**Source extract:**
☆ ☆ ☆ ☆ ☆ ☆ ☆

AT HIS COUNTRY’S CALL

On the idle hill of summer,
Sleepy with the flow of streams,
Far I hear the steady drummer
Drumming like a noise in dreams.

Far and near and low and louder
On the roads of earth go by,
Dear to friends and food for powder,
Soldiers marching, all to die.

A E Houseman

It’s a sad fact that some questions that should have been asked only take form after the responses are no longer available. Answers to questions I would like to pose now were mine for the asking a long time ago, but lack of curiosity at the moment leads to the lonely vigil of later research. I suppose it should not be surprising that the facts provided by research often fly in the face of the memorized version handed down; after all, one has to allow for the passage of time since the event was witnessed or heard as well as for the long and general tradition of embellishing legend. It was entirely understandable therefore that I was unable to substantiate much of our family’s history passed down by way of mouth. I have been unable to locate among my ancestors a sea captain, although I did find that Able Seaman Stephen Mayne(1) was aboard the Neptune, anchored off Beachy Head when the census for 1861 was taken. I could find no evidence to support my mother’s claims that my maternal grandfather was part-owner of a restaurant in the City of London or that we were somehow associated with the Delaware-Morgans, purported grandees of Belgravia. However, I did substantiate one story my mother used to tell and that concerned the death of her uncle Harry.

Harry, she would tell me, died at the battle of Polygon Wood and this fact alone secured my interest as, from an early age, the Great War had held me spellbound. The roots of this interest lay on the shelves of my bedroom and in a black trunk that sat underneath the window. Among other treasures, the trunk contained a History of the Great War collected by my father in monthly installments in the 1930s and therefore available to be inspected piecemeal each night by torchlight under the blankets. On the shelves, among my sister’s hand-me-downs and my own books were some my father had when he was young and among those a novel of the Great War called “At His Country’s Call” by Albert Lee. Having long ago lost the original, I recently purchased a copy and was able to relive the adventures of Maurice Millard on the Western Front. My new copy is inscribed to Sidney Barron for good behaviour in Church.

Later there were to be more serious books about the Great War – “Goodbye to all That”, “Memoirs of an Infantry Officer”, “All Quiet on the Western Front” and more recently Pat Barker’s “Regeneration” trilogy and Sebastian Faulks’ “Birdsong”. My knowledge of the Great War is therefore remembered more through these novels as well as through the poetry of Wilfred Owens and Siegfried Sassoon than through familiarity with its actual history. Those who watched Captain Blackadder will forever remember the war effort as an attempt to inch Army Chief Douglas Haigh’s cocktail cabinet a little nearer to Berlin. And who can forget the casualty statistics, posted up cheerfully as cricket scores, in Joan Littlewood’s 1963 stage musical “Oh, What a Lovely War”?

☆ ☆ ☆ ☆ ☆ ☆ ☆

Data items
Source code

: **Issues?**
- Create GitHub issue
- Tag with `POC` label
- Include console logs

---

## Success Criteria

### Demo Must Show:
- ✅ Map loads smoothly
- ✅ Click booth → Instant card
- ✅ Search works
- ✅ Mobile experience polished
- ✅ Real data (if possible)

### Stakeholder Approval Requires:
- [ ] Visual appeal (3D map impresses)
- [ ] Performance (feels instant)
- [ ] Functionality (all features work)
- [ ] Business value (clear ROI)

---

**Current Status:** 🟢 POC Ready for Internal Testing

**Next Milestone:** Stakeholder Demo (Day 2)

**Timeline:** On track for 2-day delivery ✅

☆ ☆ ☆ ☆ ☆ ☆ ☆

**Problems to work on:**
1. The family-history essay names several more serious Great War books that came after the boyhood novel. List the title of each.
2. Extract from the family-history essay the stretch from "AT HIS COUNTRY’S CALL" through "all to die.", word for word.

**Answers:**
1.
- "Goodbye to all That"
- "Memoirs of an Infantry Officer"
- "All Quiet on the Western Front"
- "Regeneration" (trilogy)
- "Birdsong"

2.
AT HIS COUNTRY’S CALL

On the idle hill of summer,
Sleepy with the flow of streams,
Far I hear the steady drummer
Drumming like a noise in dreams.

Far and near and low and louder
On the roads of earth go by,
Dear to friends and food for powder,
Soldiers marching, all to die.